- _WORK ITEM_
Leave out the images and return all the data word for word.

- _MATERIAL FOR THE TASK_
--*--

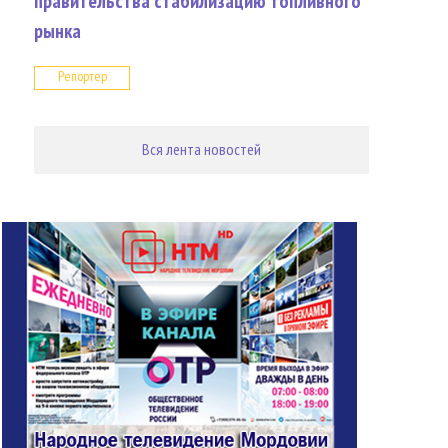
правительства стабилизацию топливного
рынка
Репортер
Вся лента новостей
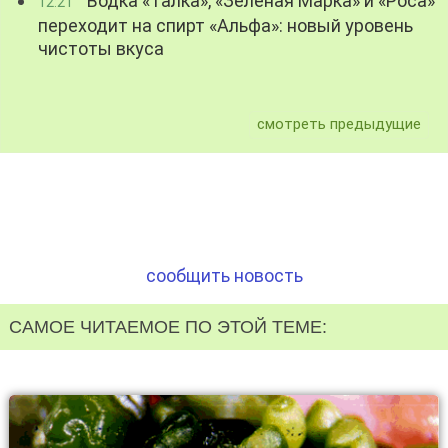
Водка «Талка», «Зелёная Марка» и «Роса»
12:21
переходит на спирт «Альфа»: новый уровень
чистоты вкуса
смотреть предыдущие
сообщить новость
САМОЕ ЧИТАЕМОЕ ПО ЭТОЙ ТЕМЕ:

--*--

- _ANSWER TO THIS EXERCISE_
правительства стабилизацию топливного
рынка
Репортер
Вся лента новостей
Водка «Талка», «Зелёная Марка» и «Роса»
12:21
переходит на спирт «Альфа»: новый уровень
чистоты вкуса
смотреть предыдущие
сообщить новость
САМОЕ ЧИТАЕМОЕ ПО ЭТОЙ ТЕМЕ:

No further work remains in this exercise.